Sealfon Rachel S, Lin Michael F, Jungreis Irwin, Wolf Maxim Y, Kellis Manolis, Sabeti Pardis C
Genome Biol. 2015 Feb 17;16(1):38. doi: 10.1186/s13059-015-0603-7.
The increasing availability of sequence data for many viruses provides power to detect regions under unusual evolutionary constraint at a high resolution. One approach leverages the synonymous substitution rate as a signature to pinpoint genic regions encoding overlapping or embedded functional elements. Protein-coding regions in viral genomes often contain overlapping RNA structural elements, reading frames, regulatory elements, microRNAs, and packaging signals. Synonymous substitutions in these regions would be selectively disfavored and thus these regions are characterized by excess synonymous constraint. Codon choice can also modulate transcriptional efficiency, translational accuracy, and protein folding.

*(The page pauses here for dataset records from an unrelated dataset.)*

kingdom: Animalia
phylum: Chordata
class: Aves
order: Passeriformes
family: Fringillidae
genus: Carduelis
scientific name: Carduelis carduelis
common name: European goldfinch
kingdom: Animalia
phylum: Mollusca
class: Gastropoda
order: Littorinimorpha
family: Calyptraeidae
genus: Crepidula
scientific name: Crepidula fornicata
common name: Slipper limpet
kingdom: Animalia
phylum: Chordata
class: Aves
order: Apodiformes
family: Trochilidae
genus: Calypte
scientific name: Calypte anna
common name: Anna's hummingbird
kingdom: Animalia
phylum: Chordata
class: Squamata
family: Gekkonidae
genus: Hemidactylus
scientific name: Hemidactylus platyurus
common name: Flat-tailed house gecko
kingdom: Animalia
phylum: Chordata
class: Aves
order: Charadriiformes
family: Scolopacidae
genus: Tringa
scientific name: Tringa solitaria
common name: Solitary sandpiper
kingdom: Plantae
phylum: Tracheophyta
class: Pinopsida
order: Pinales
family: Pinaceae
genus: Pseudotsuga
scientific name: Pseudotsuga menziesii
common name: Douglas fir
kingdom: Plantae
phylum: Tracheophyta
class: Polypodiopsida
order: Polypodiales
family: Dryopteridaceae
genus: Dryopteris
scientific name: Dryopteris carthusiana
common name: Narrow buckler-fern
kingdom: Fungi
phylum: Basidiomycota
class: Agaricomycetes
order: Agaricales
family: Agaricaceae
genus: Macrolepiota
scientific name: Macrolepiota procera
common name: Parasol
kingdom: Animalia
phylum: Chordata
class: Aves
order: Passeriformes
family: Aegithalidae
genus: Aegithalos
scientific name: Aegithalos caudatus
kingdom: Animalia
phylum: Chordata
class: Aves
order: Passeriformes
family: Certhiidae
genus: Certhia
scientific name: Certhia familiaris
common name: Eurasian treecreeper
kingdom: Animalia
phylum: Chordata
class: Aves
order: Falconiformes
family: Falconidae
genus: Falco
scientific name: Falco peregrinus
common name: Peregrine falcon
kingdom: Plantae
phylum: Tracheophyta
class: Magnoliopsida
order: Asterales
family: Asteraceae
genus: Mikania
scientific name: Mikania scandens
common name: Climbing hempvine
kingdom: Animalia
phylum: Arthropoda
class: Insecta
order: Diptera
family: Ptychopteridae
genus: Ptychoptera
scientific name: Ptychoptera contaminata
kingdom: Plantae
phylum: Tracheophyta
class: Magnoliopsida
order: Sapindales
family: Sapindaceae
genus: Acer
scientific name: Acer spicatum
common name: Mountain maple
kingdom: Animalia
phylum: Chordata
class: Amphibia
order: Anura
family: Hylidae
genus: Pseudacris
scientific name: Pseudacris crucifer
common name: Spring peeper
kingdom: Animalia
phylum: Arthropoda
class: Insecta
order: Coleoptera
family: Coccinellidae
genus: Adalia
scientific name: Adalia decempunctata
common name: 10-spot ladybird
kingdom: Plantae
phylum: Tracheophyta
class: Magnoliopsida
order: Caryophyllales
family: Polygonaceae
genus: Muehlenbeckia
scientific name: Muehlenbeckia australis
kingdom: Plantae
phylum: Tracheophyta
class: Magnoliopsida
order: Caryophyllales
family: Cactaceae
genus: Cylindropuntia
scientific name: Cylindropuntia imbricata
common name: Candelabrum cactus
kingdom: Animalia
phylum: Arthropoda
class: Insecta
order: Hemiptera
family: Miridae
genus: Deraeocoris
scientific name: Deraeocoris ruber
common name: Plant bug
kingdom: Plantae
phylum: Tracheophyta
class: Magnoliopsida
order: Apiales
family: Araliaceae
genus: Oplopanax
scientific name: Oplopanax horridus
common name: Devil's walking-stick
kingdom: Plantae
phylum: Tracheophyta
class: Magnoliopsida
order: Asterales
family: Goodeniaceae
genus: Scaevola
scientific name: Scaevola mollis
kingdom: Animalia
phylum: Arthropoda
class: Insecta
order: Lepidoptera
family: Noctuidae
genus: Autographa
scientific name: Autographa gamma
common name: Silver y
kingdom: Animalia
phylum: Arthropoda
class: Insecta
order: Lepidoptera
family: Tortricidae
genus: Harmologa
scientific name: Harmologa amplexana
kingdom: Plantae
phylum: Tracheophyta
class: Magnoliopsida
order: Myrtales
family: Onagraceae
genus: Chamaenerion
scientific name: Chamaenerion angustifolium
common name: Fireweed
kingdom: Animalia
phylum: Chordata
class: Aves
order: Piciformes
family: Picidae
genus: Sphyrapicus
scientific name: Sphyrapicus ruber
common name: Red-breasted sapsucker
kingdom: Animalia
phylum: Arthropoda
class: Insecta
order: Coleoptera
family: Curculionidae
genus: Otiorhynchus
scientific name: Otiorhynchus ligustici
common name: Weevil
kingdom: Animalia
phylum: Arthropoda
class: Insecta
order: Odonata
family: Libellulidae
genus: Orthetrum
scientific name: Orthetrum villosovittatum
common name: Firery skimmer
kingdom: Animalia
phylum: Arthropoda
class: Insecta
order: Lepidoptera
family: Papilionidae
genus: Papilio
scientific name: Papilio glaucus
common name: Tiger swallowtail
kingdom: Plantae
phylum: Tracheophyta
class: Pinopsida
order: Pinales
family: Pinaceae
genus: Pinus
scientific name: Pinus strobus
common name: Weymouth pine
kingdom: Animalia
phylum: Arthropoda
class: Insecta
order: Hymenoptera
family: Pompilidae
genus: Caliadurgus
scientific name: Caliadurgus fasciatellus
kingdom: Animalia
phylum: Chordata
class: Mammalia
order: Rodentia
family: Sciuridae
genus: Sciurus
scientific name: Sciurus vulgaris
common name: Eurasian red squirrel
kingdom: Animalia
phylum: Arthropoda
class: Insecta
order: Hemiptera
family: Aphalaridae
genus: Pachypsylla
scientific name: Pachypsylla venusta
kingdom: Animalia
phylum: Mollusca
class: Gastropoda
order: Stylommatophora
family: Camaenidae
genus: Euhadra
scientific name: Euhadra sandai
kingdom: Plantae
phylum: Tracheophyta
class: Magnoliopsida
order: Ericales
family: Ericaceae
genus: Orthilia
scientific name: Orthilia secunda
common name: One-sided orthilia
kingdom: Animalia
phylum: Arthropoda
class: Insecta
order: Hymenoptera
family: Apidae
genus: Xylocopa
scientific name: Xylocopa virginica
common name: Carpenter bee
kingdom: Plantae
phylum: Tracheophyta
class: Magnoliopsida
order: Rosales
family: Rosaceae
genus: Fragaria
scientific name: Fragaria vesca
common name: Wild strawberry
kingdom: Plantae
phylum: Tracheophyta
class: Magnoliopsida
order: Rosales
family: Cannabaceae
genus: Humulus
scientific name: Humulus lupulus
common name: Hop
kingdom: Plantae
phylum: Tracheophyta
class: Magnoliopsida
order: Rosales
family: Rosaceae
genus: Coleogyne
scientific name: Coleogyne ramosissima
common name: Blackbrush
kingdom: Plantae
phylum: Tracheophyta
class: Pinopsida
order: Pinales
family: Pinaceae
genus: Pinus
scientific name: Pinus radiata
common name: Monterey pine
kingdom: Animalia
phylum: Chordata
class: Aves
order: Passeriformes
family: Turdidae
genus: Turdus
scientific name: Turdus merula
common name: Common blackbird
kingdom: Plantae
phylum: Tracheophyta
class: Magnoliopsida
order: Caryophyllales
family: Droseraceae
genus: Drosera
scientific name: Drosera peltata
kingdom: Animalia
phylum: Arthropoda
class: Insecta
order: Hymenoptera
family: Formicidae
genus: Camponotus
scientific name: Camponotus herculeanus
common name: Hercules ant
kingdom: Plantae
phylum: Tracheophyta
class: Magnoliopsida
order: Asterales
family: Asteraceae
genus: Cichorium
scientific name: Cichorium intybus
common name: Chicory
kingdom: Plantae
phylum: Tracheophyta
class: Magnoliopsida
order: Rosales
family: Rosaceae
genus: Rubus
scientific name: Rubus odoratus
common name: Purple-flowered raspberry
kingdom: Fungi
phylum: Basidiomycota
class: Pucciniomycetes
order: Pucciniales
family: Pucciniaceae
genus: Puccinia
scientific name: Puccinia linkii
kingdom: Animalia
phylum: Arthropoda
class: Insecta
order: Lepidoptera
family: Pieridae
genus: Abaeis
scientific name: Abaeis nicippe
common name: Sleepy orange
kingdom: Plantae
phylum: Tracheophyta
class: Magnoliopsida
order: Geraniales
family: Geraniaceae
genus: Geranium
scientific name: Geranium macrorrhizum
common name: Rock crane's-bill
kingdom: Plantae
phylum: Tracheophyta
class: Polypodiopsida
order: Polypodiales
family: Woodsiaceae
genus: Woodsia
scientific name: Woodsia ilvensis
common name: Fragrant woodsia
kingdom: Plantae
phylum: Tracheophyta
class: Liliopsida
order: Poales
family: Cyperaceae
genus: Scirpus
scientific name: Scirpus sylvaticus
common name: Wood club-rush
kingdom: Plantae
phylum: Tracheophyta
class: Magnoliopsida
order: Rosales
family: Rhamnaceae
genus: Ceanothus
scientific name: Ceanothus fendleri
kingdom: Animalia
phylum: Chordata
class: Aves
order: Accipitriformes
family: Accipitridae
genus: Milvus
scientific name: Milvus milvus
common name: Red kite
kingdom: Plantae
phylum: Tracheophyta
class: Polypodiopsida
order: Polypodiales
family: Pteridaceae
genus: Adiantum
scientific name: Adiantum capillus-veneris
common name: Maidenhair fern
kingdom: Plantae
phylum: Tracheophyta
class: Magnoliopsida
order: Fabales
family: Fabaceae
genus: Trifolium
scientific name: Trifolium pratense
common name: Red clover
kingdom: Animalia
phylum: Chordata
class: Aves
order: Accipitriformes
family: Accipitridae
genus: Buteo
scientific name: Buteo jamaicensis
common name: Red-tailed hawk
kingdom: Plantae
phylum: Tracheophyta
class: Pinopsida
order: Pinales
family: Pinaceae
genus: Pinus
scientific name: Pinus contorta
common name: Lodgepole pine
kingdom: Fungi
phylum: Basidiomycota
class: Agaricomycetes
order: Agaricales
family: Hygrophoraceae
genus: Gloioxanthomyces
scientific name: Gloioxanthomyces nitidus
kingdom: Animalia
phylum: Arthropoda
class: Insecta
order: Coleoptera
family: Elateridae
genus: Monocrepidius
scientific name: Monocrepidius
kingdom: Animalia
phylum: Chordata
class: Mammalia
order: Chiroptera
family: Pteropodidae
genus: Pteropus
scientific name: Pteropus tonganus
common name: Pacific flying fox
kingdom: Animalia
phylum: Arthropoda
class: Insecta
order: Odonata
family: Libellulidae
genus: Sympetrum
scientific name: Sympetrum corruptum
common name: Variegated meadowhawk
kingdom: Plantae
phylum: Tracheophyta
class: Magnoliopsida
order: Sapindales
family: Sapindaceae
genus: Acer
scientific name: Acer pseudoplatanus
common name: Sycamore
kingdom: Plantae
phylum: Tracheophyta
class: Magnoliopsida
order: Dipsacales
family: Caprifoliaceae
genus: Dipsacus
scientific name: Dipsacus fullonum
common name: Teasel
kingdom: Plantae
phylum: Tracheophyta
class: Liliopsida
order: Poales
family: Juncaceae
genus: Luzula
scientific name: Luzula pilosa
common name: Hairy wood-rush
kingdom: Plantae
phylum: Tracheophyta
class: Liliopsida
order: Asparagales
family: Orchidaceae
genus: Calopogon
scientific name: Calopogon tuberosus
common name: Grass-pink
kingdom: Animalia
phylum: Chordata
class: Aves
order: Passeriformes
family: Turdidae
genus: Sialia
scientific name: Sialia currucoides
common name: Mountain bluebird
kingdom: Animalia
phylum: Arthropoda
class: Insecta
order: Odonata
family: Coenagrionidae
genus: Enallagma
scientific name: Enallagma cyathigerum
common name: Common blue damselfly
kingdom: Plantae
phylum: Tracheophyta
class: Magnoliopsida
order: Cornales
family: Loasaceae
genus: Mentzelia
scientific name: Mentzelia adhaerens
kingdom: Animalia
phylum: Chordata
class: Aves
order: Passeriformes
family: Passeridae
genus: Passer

We developed a phylogenetic codon model-based framework, FRESCo, designed to find regions of excess synonymous constraint in short, deep alignments, such as individual viral genes across many sequenced isolates. We demonstrated the high specificity of our approach on simulated data and applied our framework to the protein-coding regions of approximately 30 distinct species of viruses with diverse genome architectures.
FRESCo recovers known multifunctional regions in well-characterized viruses such as hepatitis B virus, poliovirus, and West Nile virus, often at a single-codon resolution, and predicts many novel functional elements overlapping viral genes, including in Lassa and Ebola viruses. In a number of viruses, the synonymously constrained regions that we identified also display conserved, stable predicted RNA structures, including putative novel elements in multiple viral species.
许多病毒序列数据的日益可得,为在高分辨率下检测处于异常进化限制下的区域提供了助力。一种方法利用同义替换率作为特征来精准定位编码重叠或嵌入功能元件的基因区域。病毒基因组中的蛋白质编码区域通常包含重叠的RNA结构元件、阅读框、调控元件、微小RNA和包装信号。这些区域中的同义替换会受到选择性不利影响,因此这些区域具有过量同义限制的特征。密码子选择还可以调节转录效率、翻译准确性和蛋白质折叠。
我们开发了一种基于系统发育密码子模型的框架FRESCo,旨在在短而深度的比对中,例如在许多测序分离株中的单个病毒基因中,找到过量同义限制的区域。我们在模拟数据上证明了我们方法的高特异性,并将我们的框架应用于约30种具有不同基因组结构的不同病毒物种的蛋白质编码区域。
FRESCo能够在特征明确的病毒(如乙型肝炎病毒、脊髓灰质炎病毒和西尼罗河病毒)中恢复已知的多功能区域,通常能达到单密码子分辨率,并预测了许多与病毒基因重叠的新功能元件,包括拉沙病毒和埃博拉病毒中的元件。在许多病毒中,我们鉴定出的同义限制区域还显示出保守、稳定的预测RNA结构,包括多个病毒物种中的假定新元件。